Open auhopu opened 4 years ago
Maybe a
elif cmd == "CALIBRATE":
self.calibrate()
in Sender.py under executeCommand ?
Replying to myself :D
I'm not sure whether this is the proper way, but adding this in the execute function of __main__.py
worked:
elif cmd=="CALIBRATE":
Page.frames["Probe:Tool"].calibrate()
I can run CALIBRATE from the command line, from a macro button and within a shortcut.
I am following your progress, it can be useful for me!
Ok, let me explain the reason behind this.
I run bCNC on a RPi and use a wireless Logitech keyboard. It has an integrated touch pad to be used as a mouse, which makes it compact and convenient. However, the touchpad is very sensitive and the beginning of a drag gesture -if touched fast/hard- can be misinterpreted as a tap, i.e. a left click. Hell can break loose if this tap happens to be on the wrong interface button at the wrong time.
For this reason I heavily rely on shortcuts that I have mapped to keystrokes on a gamepad. These buttons are more tactile, cannot trigger accidentally and can be pressed without even looking (the same way you don't look at your fingers when playing a game).
Up till now I had a dedicated button for probing. The button was mapped to f7 and the f7 shortcut contained the probing macro.
I recently got a tool length sensor. Now instead of re-zeroing with every tool change, I can zero & calibrate once and let all subsequent tool changes probe automatically with the tool setter. This is a huge time saver.
Since the touch plate I use for zeroing is NO and the tool setter is NC, I need to use the former in the beginning of a setup, then switch to the latter and start running the job.
So ideally, I would like to have a single button to:
(run the probe macro) %msg PLUG TOOL SETTER M0 (run the calibrate macro)
I have managed to assign all of the above to a macro button and it woks fine, except it is not shortcut-able (I have to use the touchpad). This is a known issue (#620 )

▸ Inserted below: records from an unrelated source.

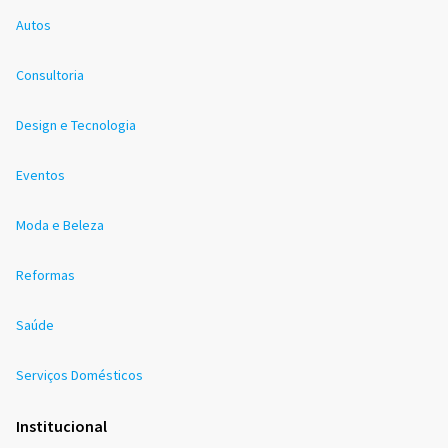
Autos
Consultoria
Design e Tecnologia
Eventos
Moda e Beleza
Reformas
Saúde
Serviços Domésticos
Institucional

I have managed to assign it in two halfs to two shortcuts, but not the whole thing. I press one physical button for probing, switch sensors, press another button for calibrate... then run the job. It seems I ran into another limitation there. A shortcut can contain a gcode macro, a command (CALIBRATE in this case), but not both at the same time.

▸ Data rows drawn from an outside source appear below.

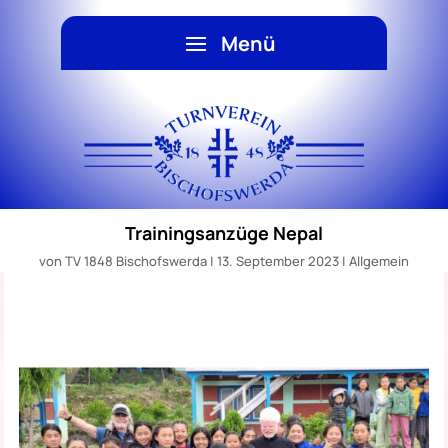
Trainingsanzüge Nepal
von
TV 1848 Bischofswerda
|
13. September 2023
|
Allgemein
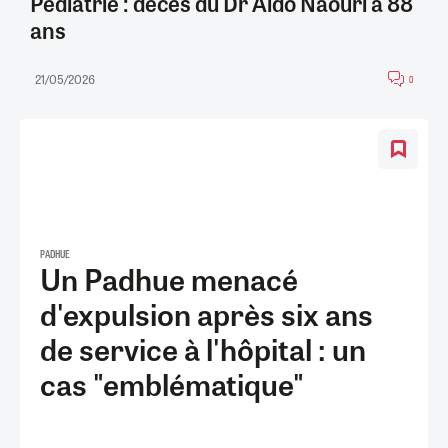
Pédiatrie : décès du Dr Aldo Naouri à 88
ans
21/05/2026
0
PADHUE
Un Padhue menacé
d'expulsion après six ans
de service à l'hôpital : un
cas "emblématique"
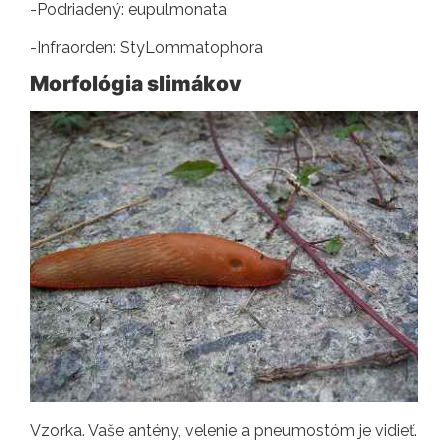
-Podriadený: eupulmonata
-Infraorden: StyLommatophora
Morfológia slimákov
Vzorka. Vaše antény, velenie a pneumostóm je vidieť.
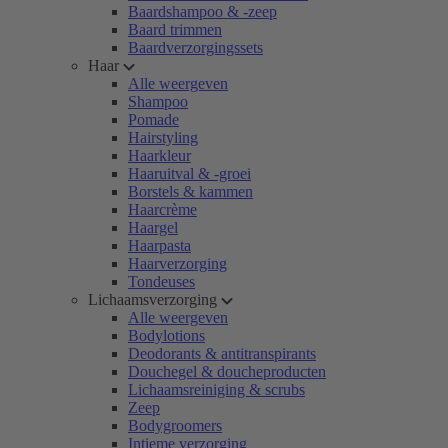
Baardshampoo & -zeep
Baard trimmen
Baardverzorgingssets
Haar
Alle weergeven
Shampoo
Pomade
Hairstyling
Haarkleur
Haaruitval & -groei
Borstels & kammen
Haarcrème
Haargel
Haarpasta
Haarverzorging
Tondeuses
Lichaamsverzorging
Alle weergeven
Bodylotions
Deodorants & antitranspirants
Douchegel & doucheproducten
Lichaamsreiniging & scrubs
Zeep
Bodygroomers
Intieme verzorging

I would like to use a shortcut to be able to trigger a calibration for tool changes. That way I could assign it to a keystroke on a gamepad (much easier than fiddling with a mouse). It looks like there is no command available for the MDI (as ABOUT, CLEAR, HOME etc). Would that be an easy addition?
As an alternative I also tried a custom button macro, based on the calibrate function in ProbePage.py
G53 G0 Z-2 G53 G0 X[toolprobex] y[toolprobey] G53 G0 Z[toolprobez] G91 G38.2 Z-50 F120 G1 F500 Z1 G38.2 Z-5 F30 G4 P1 %wait %global toolheight; toolheight=wz %update toolheight G53 G0 Z-2 G90
...but it seems that even though I can have multiple gcode lines in a macro or a % line in a macro, I cannot have multiple gcode lines AND % lines.